Wall also said he still doesn’t know how he hurt the knee. He woke up with it swollen Wednesday morning. He recalled his day Tuesday, mystified: practice, shooting workouts, usual maintenance treatment, shower, media availability, home.
“Nothing was wrong,” Wall said.
The Wizards did not succumb without some pugnacity Friday. The Pistons used a three-point barrage — they made nine of their first 11 attempts — to build a 19-point lead in the second quarter, which Washington shrunk to seven at halftime. Detroit again tried to put the Wizards away in the third quarter, widening the gulf back to 16 with 4 minutes 58 seconds remaining in the period on a three-point play by Marcus Morris.

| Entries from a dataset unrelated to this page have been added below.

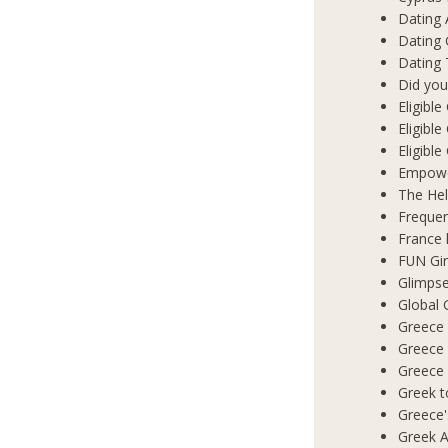
Dating 
Dating
Dating 
Did you
Eligibl
Eligible
Eligibl
Empowe
The Hel
Frequen
France 
FUN Gir
Glimpse
Global 
Greece 
Greece
Greece
Greek t
Greece'
Greek A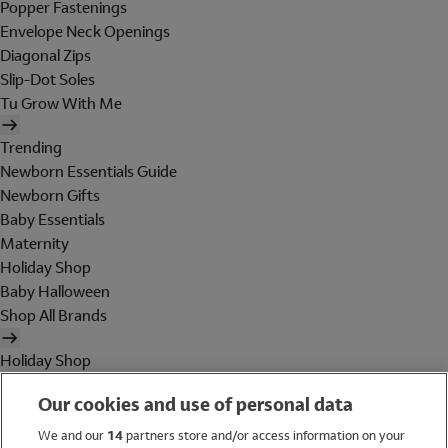
Popper Fastenings
Envelope Neck Openings
Diagonal Zips
Slip-Dot Soles
Tu Grow With Me
Trending
Newborn Essentials Guide
Newborn Gifts
Baby Essentials
Maternity
Holiday Shop
Baby Halloween
Shop All Brands
Holiday Shop
Swimwear
Our cookies and use of personal data
Women
Men
We and our
14
partners store and/or access information on your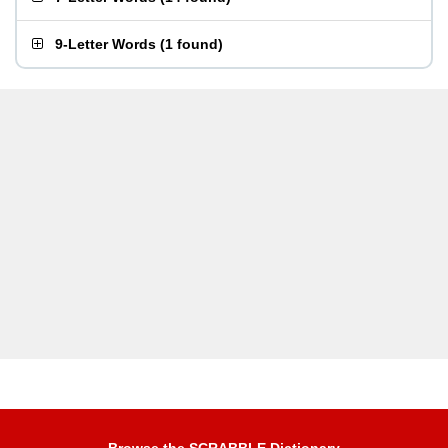
9-Letter Words
(
1 found
)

The Wizards then closed the period on a 21-5 spurt behind Markieff Morris, who tallied 20 points in the quarter — one fewer than his previous high in a game with Washington — and capped the dominant stretch with a half-court heave at the buzzer that cut Detroit’s lead to 86-84 entering the final frame. It was Washington’s first 20-point quarter since Trevor Ariza recorded 24 points in a period against the Philadelphia 76ers in March 2014.
Washington later seized its first lead of the game, 87-86, with 10:16 left when Reggie Bullock was called for a technical foul and Beal made the ensuing free throw. The Pistons then climbed back on top before the Wizards opted to employ a popular strategy: intentionally fouling Drummond, a 35.5 percent free throw shooter. The first foul came with 8:55 remaining. Drummond missed both attempts, air balling the second. The display forced Pistons Coach Stan Van Gundy to replace Drummond with backup Aron Baynes.
The move paid dividends: Baynes closed the game and scored eight points down the stretch as the Wizards scored just nine points over the final 8:51 with their playoff hopes on the line.
Now the question is whether Wall will play again this season. Wall said he hadn’t thought about being shut down before Friday, but he acknowledged that if Washington were to lose, it would become an option.
“If we lose tonight, there’s probably no point,” Wall said before the game. “I don’t know.”